• RECORDED INFORMATION:

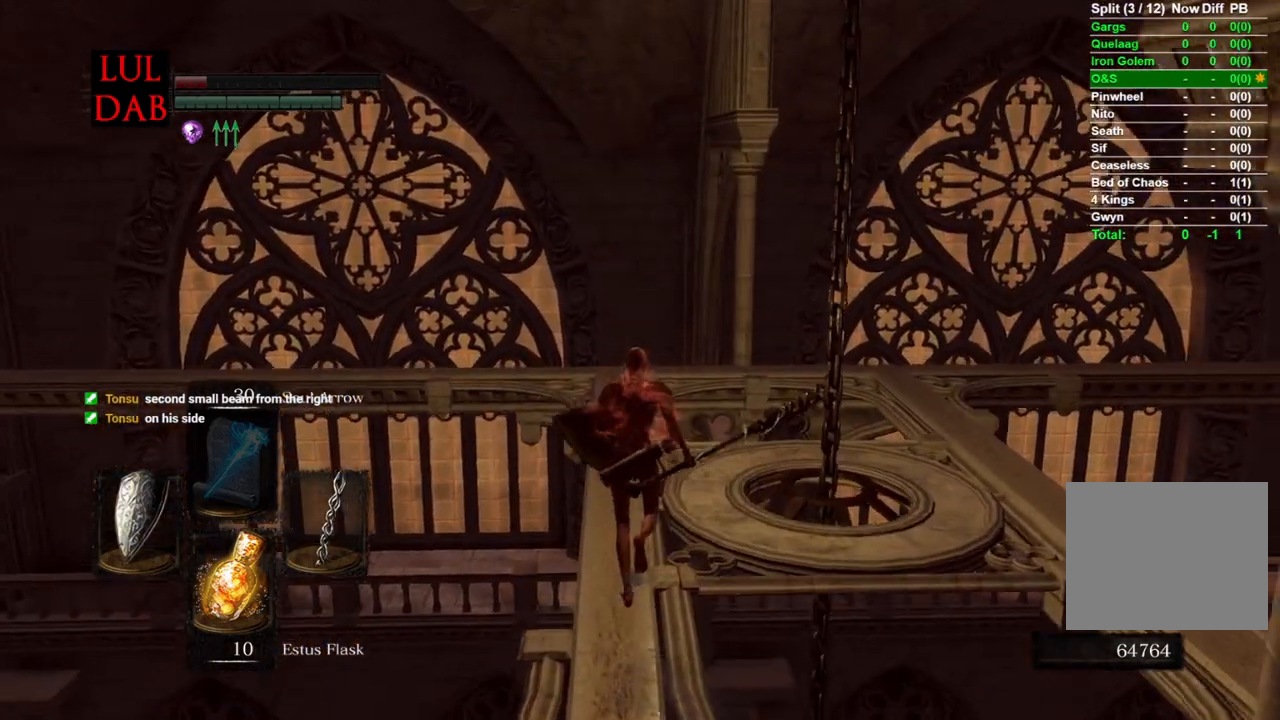
{"buttons": [], "left_stick": "up", "right_stick": "left", "events": [[50, "right_stick", "left"], [67, "L1", "down"], [350, "R1", "down"], [367, "L1", "up"], [433, "R1", "up"]]}
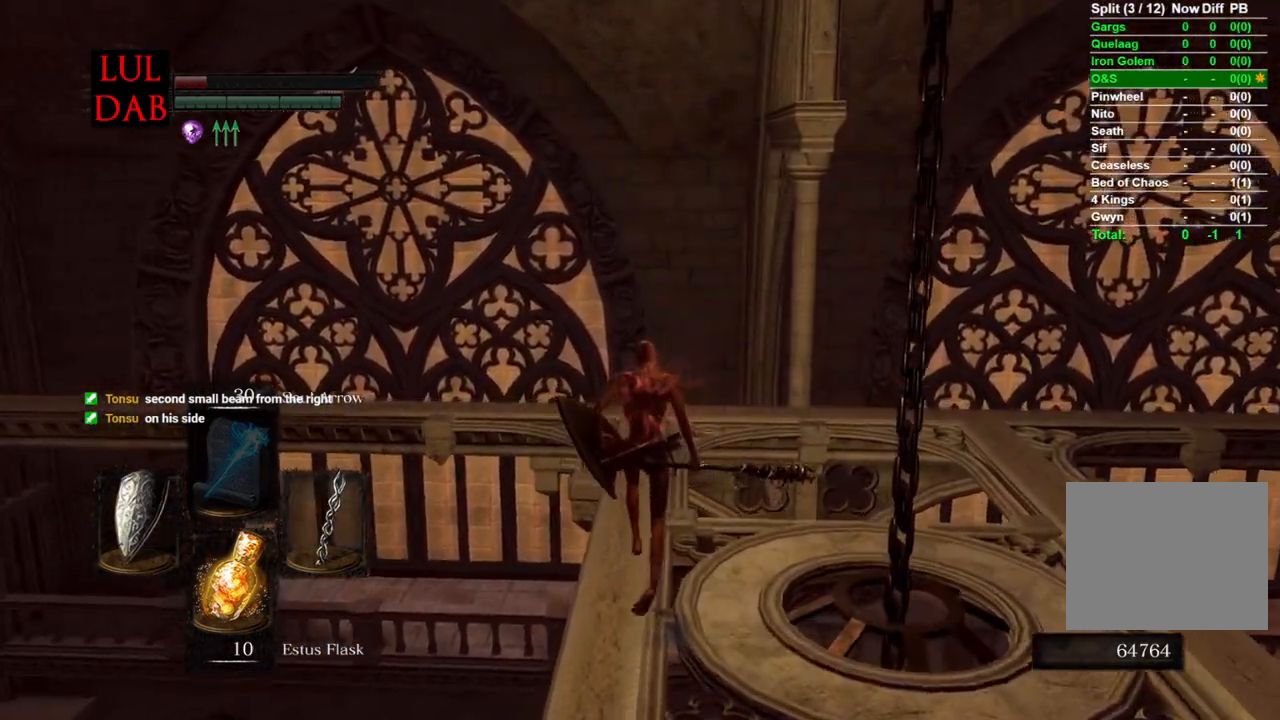
{"buttons": [], "left_stick": "up", "right_stick": "left", "events": [[17, "L1", "down"], [17, "R1", "down"], [83, "R1", "up"], [350, "L1", "up"]]}
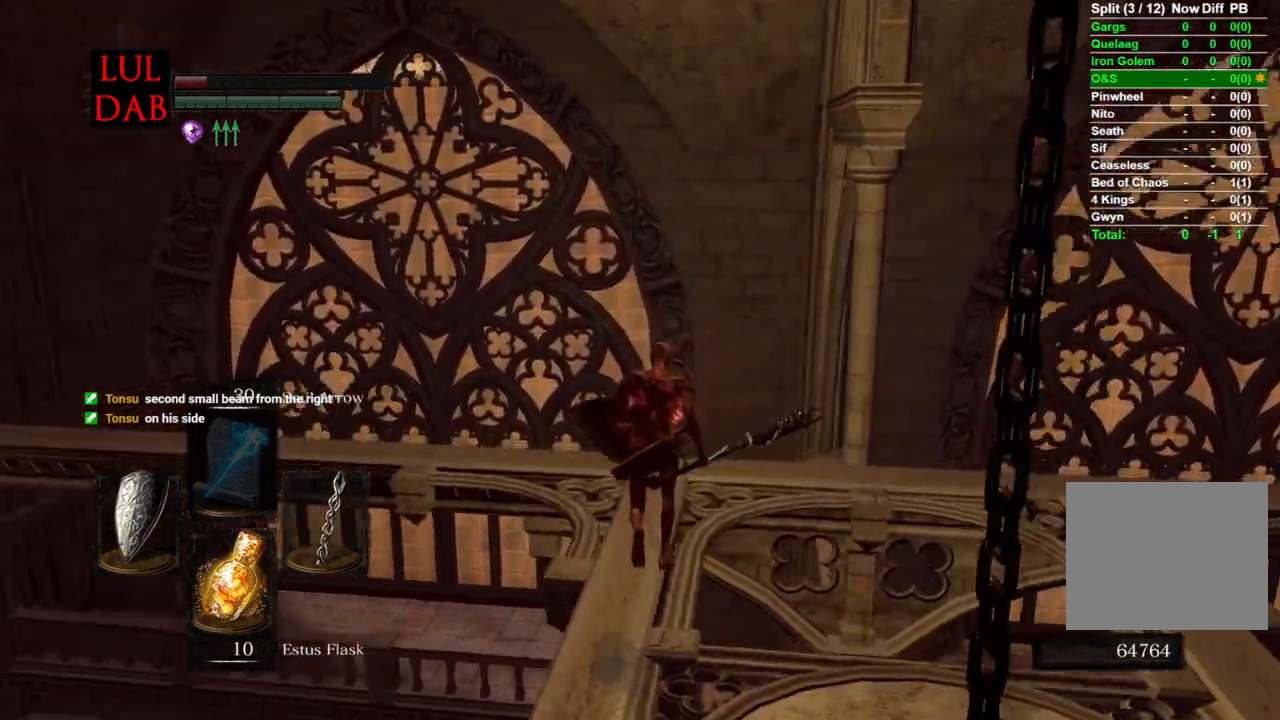
{"buttons": [], "left_stick": "center", "right_stick": "left", "events": [[100, "left_stick", "center"], [200, "right_stick", "down-left"], [317, "right_stick", "left"]]}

• TASK ITEM: Copy every line of the data exactly as written, excluding the pictures.

• ANSWER FOR THIS EXERCISE:
{"buttons": [], "left_stick": "up", "right_stick": "left", "events": [[50, "right_stick", "left"], [67, "L1", "down"], [350, "R1", "down"], [367, "L1", "up"], [433, "R1", "up"]]}
{"buttons": [], "left_stick": "up", "right_stick": "left", "events": [[17, "L1", "down"], [17, "R1", "down"], [83, "R1", "up"], [350, "L1", "up"]]}
{"buttons": [], "left_stick": "center", "right_stick": "left", "events": [[100, "left_stick", "center"], [200, "right_stick", "down-left"], [317, "right_stick", "left"]]}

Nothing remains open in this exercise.